> Document extract
Studio album by Comet Gain
- Released: 11 October 2019
- Length: 44:39
- Label: Tapete

Comet Gain chronology
| Paperback Ghosts (2014) | Fireraisers Forever! (2019) |  |

= Fireraisers Forever! =

Fireraisers Forever! is the eighth studio album by British Indie pop band Comet Gain. It was released on 11 October 2019 under Tapete Records.

The first single from the album, "Mid 8Ts" was released on 29 August 2019.

Professional ratings
Aggregate scores
| Source | Rating |
| Metacritic | 85/100 |
Review scores
| Source | Rating |
| AllMusic |  |
| Louder Than War | 9/10 |

==Critical reception==
Fireraisers Forever! was met with universal acclaim reviews from critics. At Metacritic, which assigns a weighted average rating out of 100 to reviews from mainstream publications, this release received an average score of 85, based on 4 reviews.

Stored data entries:
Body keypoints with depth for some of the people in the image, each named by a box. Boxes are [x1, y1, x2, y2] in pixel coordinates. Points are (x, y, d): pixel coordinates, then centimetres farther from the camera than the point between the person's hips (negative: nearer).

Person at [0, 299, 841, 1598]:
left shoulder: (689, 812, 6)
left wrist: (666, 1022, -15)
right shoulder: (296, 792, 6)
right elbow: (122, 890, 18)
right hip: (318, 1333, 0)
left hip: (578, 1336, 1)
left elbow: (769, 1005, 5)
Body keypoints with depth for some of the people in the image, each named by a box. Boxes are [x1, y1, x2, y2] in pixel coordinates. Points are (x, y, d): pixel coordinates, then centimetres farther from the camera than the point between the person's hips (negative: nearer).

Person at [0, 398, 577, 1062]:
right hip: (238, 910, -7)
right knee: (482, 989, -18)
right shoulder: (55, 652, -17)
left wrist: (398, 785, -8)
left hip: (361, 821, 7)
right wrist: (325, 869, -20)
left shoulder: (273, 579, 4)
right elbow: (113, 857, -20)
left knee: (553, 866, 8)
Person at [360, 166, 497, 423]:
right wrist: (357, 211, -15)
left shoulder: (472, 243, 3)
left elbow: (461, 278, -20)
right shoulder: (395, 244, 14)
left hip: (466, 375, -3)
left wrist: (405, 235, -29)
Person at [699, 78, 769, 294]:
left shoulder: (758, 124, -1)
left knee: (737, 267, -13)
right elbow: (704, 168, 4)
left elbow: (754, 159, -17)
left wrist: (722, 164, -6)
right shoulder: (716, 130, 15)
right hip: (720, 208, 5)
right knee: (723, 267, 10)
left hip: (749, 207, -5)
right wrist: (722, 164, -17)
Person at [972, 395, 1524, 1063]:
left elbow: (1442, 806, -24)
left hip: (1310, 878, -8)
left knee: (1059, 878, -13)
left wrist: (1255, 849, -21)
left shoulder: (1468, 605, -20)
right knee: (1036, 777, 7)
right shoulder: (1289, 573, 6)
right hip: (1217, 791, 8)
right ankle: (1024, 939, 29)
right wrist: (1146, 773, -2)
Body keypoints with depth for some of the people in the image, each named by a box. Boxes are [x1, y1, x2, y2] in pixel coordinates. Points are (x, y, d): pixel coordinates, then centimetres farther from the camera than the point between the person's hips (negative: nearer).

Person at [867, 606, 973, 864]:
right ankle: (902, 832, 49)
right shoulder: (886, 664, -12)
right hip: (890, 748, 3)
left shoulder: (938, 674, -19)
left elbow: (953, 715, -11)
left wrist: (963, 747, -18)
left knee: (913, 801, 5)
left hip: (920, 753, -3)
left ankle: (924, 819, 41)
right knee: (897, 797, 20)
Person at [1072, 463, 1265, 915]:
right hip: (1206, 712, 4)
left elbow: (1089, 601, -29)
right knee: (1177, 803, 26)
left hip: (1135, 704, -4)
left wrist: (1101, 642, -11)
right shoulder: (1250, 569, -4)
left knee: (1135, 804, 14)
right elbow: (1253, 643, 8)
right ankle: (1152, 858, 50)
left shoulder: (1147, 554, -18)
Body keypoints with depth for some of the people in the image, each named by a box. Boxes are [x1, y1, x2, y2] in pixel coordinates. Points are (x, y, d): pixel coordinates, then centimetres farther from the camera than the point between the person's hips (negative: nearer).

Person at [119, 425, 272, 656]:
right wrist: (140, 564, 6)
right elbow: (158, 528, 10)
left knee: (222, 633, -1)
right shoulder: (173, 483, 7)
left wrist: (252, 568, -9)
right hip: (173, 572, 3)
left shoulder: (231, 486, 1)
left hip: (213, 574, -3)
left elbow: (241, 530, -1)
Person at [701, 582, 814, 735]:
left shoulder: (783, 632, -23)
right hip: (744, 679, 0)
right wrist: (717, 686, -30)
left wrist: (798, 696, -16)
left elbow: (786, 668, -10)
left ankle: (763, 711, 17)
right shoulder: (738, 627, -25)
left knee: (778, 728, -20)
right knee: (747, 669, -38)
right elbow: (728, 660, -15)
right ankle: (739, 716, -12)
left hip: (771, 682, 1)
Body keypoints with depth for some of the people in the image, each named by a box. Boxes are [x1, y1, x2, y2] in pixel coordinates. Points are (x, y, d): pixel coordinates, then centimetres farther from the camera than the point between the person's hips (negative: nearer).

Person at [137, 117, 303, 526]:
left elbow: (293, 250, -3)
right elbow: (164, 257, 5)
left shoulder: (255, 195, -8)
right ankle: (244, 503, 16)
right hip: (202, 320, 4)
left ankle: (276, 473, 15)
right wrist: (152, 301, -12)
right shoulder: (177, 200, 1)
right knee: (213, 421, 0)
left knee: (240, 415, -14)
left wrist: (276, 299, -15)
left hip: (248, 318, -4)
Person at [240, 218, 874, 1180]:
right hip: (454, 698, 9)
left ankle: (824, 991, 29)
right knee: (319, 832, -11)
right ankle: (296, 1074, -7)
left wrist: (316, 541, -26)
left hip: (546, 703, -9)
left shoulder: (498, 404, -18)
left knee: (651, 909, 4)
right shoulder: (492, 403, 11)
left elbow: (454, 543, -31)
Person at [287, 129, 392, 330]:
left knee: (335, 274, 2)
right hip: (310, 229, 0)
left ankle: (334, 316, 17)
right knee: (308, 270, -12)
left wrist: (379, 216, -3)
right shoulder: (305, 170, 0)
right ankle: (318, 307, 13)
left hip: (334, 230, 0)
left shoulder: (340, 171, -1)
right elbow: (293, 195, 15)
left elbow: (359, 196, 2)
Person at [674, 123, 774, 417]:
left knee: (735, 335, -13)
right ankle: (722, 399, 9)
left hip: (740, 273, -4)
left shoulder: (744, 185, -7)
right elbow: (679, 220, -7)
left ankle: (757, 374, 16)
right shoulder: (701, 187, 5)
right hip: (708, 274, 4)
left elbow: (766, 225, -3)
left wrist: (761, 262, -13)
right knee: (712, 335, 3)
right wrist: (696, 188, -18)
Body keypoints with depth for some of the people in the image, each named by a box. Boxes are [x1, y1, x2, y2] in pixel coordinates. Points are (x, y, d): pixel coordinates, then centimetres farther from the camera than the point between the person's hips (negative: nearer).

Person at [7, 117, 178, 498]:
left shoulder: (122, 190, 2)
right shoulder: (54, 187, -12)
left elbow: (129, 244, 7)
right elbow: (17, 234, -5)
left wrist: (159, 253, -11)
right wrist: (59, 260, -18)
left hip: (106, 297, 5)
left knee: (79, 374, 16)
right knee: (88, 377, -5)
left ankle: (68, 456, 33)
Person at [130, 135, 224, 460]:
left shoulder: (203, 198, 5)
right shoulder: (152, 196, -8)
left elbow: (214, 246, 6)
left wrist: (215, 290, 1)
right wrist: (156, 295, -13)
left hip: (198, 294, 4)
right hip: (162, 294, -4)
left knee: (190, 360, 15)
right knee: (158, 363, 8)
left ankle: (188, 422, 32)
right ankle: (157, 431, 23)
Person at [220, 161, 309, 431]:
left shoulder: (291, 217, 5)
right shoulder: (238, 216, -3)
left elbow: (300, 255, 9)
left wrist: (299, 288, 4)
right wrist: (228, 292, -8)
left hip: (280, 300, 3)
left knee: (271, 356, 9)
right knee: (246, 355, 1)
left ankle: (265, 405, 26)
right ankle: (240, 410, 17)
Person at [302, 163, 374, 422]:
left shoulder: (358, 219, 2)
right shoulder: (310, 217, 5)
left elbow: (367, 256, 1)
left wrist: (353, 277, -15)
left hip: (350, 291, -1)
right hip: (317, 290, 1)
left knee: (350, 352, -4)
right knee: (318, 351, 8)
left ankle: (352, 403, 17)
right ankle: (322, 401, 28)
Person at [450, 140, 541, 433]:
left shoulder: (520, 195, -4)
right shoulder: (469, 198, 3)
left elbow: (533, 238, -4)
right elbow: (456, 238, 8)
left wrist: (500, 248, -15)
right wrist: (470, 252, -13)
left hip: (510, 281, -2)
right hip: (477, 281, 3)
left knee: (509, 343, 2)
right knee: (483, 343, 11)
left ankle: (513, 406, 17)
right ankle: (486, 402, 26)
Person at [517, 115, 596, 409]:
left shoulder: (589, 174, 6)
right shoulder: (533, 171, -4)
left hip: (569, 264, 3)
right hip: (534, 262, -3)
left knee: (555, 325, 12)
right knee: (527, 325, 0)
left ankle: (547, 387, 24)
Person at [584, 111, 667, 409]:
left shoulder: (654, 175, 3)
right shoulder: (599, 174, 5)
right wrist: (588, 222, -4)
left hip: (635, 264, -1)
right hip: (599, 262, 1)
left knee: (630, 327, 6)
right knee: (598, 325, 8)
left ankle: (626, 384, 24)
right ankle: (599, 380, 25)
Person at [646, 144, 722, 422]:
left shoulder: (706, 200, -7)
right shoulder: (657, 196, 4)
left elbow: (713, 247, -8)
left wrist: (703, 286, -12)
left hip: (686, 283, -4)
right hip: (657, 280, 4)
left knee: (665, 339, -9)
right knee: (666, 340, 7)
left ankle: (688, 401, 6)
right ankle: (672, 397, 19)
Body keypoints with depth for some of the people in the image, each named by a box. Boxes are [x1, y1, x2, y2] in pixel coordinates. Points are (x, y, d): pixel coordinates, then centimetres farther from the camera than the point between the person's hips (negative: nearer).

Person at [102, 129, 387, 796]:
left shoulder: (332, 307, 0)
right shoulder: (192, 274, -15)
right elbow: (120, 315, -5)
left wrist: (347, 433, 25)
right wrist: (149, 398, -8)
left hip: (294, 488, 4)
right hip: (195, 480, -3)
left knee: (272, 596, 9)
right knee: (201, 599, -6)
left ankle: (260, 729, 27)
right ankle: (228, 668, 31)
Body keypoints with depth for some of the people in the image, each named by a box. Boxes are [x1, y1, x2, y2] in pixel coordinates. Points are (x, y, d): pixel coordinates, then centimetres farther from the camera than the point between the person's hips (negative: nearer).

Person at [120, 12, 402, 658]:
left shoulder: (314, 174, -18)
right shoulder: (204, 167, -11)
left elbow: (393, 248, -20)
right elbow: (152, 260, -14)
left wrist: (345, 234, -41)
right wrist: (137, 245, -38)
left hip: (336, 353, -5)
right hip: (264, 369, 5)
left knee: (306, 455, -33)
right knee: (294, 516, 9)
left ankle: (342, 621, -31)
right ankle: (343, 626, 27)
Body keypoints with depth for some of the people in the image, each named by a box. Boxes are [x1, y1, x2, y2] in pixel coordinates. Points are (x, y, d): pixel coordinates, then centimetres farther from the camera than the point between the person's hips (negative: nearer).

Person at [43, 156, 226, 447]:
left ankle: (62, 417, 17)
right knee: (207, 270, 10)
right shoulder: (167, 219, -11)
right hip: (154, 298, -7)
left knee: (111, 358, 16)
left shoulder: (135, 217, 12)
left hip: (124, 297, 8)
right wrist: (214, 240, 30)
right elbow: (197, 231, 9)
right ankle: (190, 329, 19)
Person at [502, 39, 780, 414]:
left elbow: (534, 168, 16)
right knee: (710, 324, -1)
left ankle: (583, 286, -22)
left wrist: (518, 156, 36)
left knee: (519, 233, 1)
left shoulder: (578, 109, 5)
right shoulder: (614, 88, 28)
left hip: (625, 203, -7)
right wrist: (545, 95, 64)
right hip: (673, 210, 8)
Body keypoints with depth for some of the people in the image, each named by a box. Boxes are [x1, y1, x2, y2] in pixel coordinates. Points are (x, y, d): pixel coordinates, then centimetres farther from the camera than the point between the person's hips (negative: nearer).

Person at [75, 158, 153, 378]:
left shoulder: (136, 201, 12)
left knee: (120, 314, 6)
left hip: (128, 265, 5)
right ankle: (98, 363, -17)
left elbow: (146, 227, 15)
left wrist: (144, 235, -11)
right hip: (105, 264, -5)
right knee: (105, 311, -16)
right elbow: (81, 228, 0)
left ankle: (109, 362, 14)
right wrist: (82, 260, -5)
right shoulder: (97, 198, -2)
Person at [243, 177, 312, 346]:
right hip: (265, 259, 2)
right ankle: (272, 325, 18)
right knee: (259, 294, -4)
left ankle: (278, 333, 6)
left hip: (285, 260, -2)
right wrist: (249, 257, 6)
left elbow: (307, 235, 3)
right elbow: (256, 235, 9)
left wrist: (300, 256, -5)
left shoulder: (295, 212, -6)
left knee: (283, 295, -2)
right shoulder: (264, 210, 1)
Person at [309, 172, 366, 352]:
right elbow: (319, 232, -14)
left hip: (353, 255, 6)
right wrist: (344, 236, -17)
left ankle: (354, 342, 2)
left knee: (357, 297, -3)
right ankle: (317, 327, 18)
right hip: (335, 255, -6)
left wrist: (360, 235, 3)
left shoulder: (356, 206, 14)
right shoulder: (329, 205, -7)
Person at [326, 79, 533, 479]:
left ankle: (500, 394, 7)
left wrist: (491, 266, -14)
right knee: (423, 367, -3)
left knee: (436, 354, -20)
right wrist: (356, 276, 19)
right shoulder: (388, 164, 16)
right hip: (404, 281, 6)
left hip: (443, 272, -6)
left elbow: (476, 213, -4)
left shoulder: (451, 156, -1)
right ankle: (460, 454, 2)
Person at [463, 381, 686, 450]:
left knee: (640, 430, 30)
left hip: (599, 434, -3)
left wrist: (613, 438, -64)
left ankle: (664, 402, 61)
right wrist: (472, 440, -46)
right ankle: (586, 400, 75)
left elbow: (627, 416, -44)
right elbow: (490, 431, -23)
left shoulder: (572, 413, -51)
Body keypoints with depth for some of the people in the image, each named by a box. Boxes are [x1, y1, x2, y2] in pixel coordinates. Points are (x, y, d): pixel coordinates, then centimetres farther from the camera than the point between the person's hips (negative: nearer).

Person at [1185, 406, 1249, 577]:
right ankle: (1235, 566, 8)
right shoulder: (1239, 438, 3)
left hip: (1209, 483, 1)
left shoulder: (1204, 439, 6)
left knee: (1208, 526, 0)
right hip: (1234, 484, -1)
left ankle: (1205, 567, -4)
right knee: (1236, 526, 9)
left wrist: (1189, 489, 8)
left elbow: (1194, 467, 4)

> Problems and tasks
A: Answer these questions using the album article:
(i) Which record label released the album?
(ii) What was the first single from the album, and on what date did it come out?
(iii) What score did Louder Than War give the album?
B: Please set down, word for word, the passage of the album article between "Studio album by Comet" and "29 August 2019.", inclusive.
None of this data is required.

> Answers provided
A:
(i) Tapete Records
(ii) "Mid 8Ts," released on 29 August 2019
(iii) 9/10

B:
Studio album by Comet Gain
- Released: 11 October 2019
- Length: 44:39
- Label: Tapete

Comet Gain chronology
| Paperback Ghosts (2014) | Fireraisers Forever! (2019) |  |

= Fireraisers Forever! =

Fireraisers Forever! is the eighth studio album by British Indie pop band Comet Gain. It was released on 11 October 2019 under Tapete Records.

The first single from the album, "Mid 8Ts" was released on 29 August 2019.